Voci elencate in un insieme di dati:
○ ○ ○ ○ ○ ○ ○

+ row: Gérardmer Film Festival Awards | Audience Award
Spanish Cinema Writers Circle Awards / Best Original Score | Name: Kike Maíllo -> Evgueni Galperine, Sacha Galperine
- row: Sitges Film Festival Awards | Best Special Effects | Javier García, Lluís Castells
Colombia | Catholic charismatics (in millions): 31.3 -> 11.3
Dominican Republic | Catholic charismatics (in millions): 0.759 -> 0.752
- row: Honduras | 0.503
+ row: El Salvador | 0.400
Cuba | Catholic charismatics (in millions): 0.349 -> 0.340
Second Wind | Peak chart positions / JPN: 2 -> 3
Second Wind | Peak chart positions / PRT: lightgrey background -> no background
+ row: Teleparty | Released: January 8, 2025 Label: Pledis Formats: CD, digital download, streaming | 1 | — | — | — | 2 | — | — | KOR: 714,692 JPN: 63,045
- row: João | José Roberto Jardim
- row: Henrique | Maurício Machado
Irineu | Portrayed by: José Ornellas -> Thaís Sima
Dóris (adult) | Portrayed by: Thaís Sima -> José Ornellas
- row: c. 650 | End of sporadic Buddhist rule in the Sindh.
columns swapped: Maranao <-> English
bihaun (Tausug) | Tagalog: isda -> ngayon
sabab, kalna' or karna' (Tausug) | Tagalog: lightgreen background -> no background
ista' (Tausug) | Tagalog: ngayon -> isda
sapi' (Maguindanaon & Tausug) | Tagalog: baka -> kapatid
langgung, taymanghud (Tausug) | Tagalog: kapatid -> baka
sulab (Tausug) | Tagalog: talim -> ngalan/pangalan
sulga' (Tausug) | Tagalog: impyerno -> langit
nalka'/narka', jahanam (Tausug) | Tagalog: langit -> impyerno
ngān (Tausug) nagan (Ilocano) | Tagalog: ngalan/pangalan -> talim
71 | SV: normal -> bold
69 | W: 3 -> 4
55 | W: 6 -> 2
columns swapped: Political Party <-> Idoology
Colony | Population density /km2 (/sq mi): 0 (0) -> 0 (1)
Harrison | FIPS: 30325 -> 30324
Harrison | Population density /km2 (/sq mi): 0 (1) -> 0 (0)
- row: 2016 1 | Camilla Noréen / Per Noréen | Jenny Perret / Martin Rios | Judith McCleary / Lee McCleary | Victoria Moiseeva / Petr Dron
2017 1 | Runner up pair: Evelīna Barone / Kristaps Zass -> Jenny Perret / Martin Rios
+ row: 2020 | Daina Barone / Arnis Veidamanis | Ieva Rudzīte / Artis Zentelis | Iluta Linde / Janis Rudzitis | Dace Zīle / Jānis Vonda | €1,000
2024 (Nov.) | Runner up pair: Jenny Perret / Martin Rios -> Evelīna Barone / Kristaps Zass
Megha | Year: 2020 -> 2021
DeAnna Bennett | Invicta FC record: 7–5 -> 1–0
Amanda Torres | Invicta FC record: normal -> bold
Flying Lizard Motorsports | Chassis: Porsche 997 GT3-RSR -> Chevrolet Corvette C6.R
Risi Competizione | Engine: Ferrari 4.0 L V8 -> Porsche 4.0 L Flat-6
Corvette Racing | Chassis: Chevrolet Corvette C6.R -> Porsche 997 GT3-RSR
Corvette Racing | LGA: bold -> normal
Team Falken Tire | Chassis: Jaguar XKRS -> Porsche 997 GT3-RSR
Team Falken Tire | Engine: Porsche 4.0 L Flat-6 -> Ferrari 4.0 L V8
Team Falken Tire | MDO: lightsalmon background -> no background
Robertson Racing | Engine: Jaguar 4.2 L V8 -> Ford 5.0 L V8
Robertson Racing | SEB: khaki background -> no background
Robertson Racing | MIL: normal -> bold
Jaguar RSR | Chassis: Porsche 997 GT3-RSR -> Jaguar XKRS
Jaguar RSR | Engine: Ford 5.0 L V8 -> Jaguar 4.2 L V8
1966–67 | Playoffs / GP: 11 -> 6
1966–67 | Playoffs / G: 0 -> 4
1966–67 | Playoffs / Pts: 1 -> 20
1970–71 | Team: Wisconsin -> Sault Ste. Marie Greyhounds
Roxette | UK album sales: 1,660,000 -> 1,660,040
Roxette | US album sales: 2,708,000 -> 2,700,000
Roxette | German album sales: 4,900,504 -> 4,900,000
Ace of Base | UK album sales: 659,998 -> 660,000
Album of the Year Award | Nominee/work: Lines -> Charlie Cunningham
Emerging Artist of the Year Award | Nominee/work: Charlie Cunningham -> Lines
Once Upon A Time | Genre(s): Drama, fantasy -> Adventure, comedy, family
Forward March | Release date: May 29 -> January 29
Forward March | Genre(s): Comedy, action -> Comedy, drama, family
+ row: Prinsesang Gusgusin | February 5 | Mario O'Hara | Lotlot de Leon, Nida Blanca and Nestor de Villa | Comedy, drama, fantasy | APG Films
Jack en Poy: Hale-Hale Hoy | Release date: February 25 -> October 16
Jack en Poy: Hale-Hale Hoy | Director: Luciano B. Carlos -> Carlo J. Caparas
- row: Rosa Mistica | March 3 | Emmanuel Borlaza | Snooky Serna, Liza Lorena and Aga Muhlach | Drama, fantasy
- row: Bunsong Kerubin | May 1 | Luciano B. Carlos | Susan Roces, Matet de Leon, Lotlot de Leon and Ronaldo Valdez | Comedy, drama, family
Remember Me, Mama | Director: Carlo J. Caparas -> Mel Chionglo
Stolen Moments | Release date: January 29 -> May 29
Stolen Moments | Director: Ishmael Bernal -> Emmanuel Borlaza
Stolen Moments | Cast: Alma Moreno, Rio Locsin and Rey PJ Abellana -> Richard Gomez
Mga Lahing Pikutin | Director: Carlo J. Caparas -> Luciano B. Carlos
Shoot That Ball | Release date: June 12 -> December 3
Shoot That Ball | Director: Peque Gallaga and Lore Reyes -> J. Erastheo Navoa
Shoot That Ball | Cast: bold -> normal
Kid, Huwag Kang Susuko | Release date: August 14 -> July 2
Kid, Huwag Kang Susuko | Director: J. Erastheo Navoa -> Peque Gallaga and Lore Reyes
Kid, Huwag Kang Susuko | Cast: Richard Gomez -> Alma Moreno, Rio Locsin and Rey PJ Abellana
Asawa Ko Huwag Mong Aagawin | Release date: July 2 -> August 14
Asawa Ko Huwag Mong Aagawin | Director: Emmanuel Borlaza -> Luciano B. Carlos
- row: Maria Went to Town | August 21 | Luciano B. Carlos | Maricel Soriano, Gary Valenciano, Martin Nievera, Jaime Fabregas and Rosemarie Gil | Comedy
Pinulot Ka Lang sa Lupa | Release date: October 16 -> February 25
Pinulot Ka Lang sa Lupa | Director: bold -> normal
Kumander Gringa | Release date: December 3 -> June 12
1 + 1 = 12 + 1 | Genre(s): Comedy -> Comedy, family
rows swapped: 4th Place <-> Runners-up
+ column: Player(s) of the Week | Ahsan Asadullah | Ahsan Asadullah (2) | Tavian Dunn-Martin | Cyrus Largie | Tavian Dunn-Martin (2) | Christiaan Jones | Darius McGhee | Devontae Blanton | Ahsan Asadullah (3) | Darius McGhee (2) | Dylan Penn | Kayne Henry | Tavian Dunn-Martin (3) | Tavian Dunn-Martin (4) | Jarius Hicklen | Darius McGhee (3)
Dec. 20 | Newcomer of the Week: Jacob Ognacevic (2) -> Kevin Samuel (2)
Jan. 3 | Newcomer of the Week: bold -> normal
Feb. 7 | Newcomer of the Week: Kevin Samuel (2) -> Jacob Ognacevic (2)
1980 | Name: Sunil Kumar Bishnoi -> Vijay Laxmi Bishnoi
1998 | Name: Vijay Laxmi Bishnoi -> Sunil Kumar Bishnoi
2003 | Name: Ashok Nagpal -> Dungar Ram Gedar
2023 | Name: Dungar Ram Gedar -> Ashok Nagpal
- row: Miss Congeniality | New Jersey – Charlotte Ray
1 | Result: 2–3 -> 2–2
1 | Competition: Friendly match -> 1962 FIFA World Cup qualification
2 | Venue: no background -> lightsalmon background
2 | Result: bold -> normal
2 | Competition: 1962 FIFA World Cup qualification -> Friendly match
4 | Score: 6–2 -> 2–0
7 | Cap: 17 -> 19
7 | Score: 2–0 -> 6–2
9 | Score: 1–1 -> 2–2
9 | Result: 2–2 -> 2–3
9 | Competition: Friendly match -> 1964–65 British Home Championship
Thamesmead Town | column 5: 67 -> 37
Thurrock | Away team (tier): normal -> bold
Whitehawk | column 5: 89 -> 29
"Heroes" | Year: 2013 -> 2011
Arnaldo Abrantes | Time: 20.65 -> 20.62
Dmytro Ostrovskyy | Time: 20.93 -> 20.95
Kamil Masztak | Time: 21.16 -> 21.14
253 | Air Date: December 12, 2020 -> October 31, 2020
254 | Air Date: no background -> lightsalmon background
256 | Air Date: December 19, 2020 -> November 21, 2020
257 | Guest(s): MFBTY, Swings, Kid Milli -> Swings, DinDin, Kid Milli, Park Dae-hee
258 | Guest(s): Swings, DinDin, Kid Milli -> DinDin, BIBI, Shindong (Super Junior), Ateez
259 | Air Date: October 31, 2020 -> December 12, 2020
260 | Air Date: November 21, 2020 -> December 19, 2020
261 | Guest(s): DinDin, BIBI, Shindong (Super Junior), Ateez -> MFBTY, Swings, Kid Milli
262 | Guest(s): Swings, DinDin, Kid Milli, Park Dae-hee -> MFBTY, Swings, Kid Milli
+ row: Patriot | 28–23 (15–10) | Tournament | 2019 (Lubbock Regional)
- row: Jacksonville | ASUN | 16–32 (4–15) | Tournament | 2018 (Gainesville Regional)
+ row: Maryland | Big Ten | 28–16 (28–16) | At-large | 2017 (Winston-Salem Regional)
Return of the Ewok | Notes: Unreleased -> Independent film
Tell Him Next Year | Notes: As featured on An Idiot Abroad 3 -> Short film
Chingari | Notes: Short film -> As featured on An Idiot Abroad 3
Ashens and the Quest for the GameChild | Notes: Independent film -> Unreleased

○ ○ ○ ○ ○ ○ ○

Consegna:
Sostituisci "Catholic charismatics" con "Charismatic Catholics" nelle righe dei record dall'inizio fino alla riga che contiene "Second Wind | Peak chart positions / JPN: 2", compresa. Riporta soltanto queste righe, lasciando tutto il resto invariato.

Risultato:
+ row: Gérardmer Film Festival Awards | Audience Award
Spanish Cinema Writers Circle Awards / Best Original Score | Name: Kike Maíllo -> Evgueni Galperine, Sacha Galperine
- row: Sitges Film Festival Awards | Best Special Effects | Javier García, Lluís Castells
Colombia | Charismatic Catholics (in millions): 31.3 -> 11.3
Dominican Republic | Charismatic Catholics (in millions): 0.759 -> 0.752
- row: Honduras | 0.503
+ row: El Salvador | 0.400
Cuba | Charismatic Catholics (in millions): 0.349 -> 0.340
Second Wind | Peak chart positions / JPN: 2 -> 3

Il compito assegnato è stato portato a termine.